### To do
Beginning at the line that contains "Breast MRI, one" and ending at the last line of the entries, write out each line exactly; include nothing outside that span.

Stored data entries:
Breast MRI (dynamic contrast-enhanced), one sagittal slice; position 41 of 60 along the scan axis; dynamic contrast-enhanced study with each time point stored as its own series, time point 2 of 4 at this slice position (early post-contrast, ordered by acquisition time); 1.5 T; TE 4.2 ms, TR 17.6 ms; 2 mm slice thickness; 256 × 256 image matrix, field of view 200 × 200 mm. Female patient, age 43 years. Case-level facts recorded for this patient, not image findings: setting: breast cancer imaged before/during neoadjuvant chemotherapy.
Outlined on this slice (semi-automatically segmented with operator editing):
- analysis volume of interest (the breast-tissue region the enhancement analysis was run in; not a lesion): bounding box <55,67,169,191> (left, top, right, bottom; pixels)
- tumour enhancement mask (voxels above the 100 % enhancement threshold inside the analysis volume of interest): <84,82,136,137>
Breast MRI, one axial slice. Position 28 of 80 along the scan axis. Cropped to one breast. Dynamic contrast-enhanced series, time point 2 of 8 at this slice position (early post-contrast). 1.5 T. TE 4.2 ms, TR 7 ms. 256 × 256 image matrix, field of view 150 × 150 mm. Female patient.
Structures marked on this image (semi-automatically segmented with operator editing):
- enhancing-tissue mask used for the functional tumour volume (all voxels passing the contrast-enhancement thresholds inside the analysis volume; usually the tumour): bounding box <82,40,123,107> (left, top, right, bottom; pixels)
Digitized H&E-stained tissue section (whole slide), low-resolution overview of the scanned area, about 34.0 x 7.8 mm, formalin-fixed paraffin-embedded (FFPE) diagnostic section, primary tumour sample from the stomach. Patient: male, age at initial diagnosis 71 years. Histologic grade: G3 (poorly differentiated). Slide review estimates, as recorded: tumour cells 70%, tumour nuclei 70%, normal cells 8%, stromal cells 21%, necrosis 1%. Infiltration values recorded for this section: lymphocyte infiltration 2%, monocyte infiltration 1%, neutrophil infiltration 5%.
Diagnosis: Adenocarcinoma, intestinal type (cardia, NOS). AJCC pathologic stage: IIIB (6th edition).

### Task solution
Breast MRI, one axial slice. Position 28 of 80 along the scan axis. Cropped to one breast. Dynamic contrast-enhanced series, time point 2 of 8 at this slice position (early post-contrast). 1.5 T. TE 4.2 ms, TR 7 ms. 256 × 256 image matrix, field of view 150 × 150 mm. Female patient.
Structures marked on this image (semi-automatically segmented with operator editing):
- enhancing-tissue mask used for the functional tumour volume (all voxels passing the contrast-enhancement thresholds inside the analysis volume; usually the tumour): bounding box <82,40,123,107> (left, top, right, bottom; pixels)
Digitized H&E-stained tissue section (whole slide), low-resolution overview of the scanned area, about 34.0 x 7.8 mm, formalin-fixed paraffin-embedded (FFPE) diagnostic section, primary tumour sample from the stomach. Patient: male, age at initial diagnosis 71 years. Histologic grade: G3 (poorly differentiated). Slide review estimates, as recorded: tumour cells 70%, tumour nuclei 70%, normal cells 8%, stromal cells 21%, necrosis 1%. Infiltration values recorded for this section: lymphocyte infiltration 2%, monocyte infiltration 1%, neutrophil infiltration 5%.
Diagnosis: Adenocarcinoma, intestinal type (cardia, NOS). AJCC pathologic stage: IIIB (6th edition).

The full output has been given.